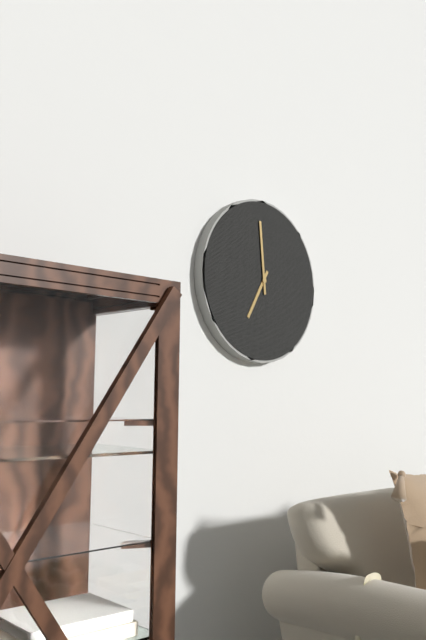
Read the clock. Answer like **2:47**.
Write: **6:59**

- - -

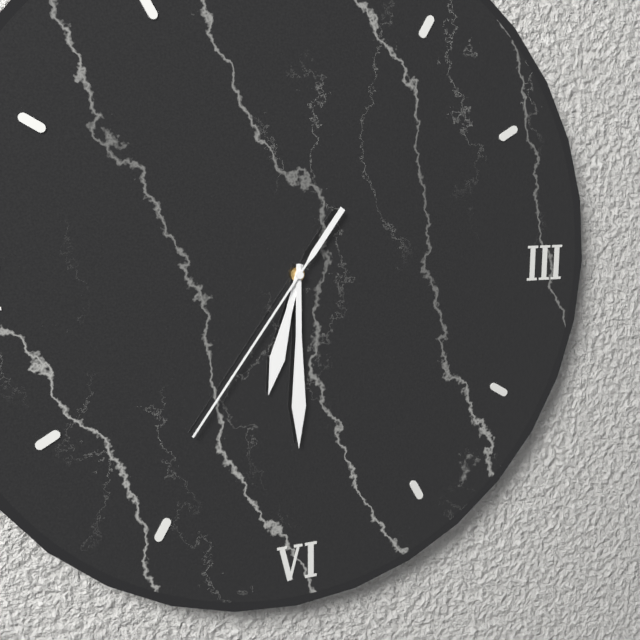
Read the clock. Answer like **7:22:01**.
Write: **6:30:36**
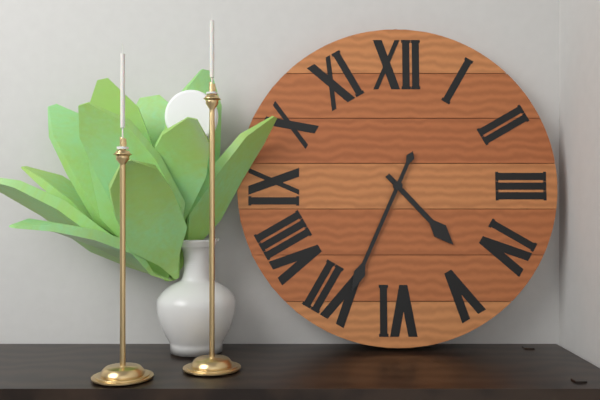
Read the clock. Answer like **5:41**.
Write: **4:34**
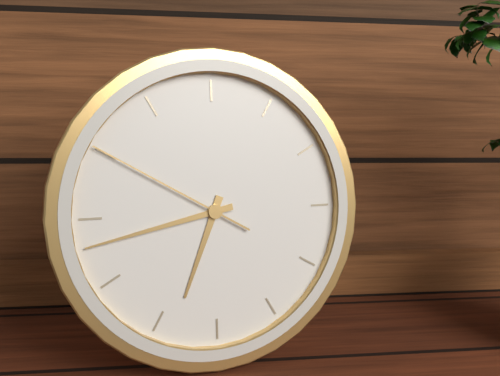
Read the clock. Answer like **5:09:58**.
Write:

- - -

What you have to do — Please find every line in the items above that contains the word "clock", and copy each of those lines.

Response —
Read the clock. Answer like **2:47**.
Read the clock. Answer like **7:22:01**.
Read the clock. Answer like **5:41**.
Read the clock. Answer like **5:09:58**.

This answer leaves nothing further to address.